> [How to complete this task]
Count the lines below that contain the word "back", and state only that number.

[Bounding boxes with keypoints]
==================================================

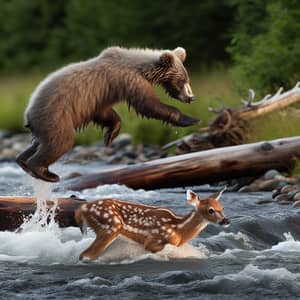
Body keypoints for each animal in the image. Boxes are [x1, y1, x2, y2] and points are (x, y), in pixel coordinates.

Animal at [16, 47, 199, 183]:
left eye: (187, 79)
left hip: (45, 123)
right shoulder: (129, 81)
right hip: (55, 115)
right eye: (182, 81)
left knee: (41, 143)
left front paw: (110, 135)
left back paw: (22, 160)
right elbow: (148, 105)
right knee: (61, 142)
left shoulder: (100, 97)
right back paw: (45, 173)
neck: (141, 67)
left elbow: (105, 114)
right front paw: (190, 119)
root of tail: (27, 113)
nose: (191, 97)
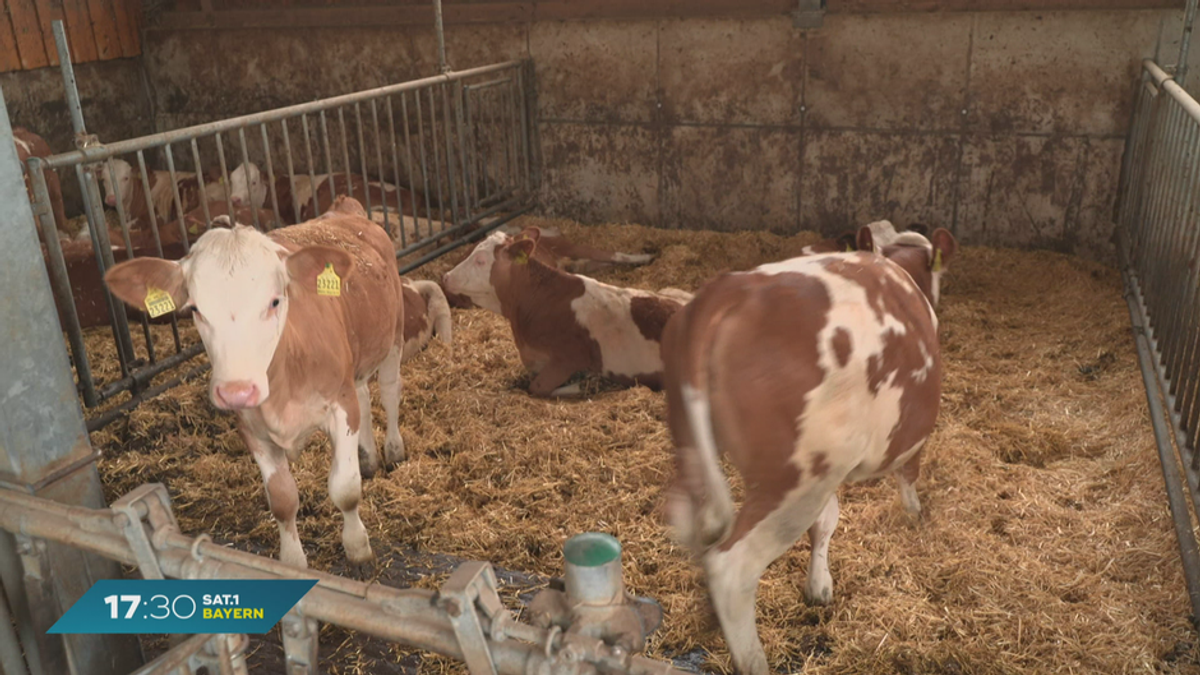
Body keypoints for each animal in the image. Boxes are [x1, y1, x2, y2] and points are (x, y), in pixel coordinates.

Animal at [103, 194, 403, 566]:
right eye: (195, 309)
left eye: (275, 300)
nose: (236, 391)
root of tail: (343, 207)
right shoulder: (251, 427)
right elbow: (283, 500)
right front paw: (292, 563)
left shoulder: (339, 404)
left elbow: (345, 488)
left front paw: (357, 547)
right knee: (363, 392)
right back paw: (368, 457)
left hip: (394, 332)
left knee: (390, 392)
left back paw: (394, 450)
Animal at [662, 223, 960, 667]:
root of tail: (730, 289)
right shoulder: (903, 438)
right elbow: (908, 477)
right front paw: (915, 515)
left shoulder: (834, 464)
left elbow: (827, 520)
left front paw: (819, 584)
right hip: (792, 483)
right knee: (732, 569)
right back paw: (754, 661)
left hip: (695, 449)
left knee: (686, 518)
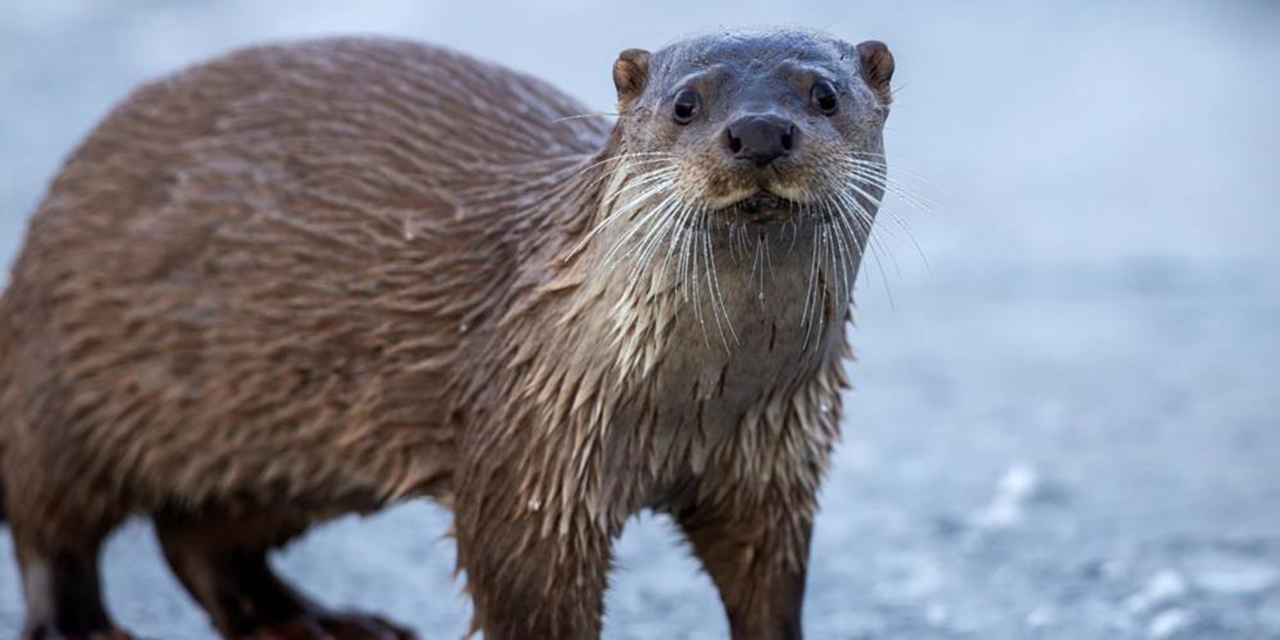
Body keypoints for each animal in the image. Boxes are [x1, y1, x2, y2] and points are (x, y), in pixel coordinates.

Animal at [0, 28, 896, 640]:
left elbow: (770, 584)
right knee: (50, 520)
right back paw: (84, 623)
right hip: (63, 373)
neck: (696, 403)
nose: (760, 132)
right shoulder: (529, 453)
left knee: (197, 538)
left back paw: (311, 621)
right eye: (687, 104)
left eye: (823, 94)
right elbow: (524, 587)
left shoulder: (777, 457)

==================================================

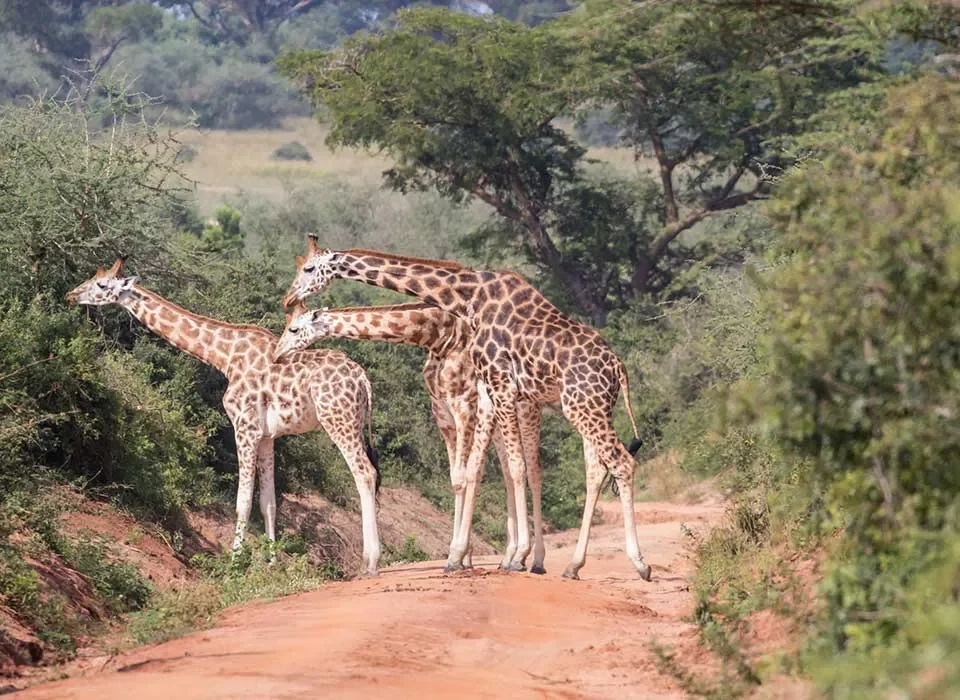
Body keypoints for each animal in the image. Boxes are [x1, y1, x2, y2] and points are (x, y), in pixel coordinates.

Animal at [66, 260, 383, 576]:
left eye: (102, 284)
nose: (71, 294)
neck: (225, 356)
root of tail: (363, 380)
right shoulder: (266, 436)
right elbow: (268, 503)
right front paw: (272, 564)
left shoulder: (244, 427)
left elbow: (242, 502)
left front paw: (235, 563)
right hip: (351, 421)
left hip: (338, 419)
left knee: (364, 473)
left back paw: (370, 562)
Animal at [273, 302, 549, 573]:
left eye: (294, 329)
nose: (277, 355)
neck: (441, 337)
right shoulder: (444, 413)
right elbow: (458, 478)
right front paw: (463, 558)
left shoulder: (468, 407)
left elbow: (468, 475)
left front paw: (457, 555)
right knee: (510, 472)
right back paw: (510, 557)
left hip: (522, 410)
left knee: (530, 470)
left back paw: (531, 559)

==================================================

> [Exercise solution]
10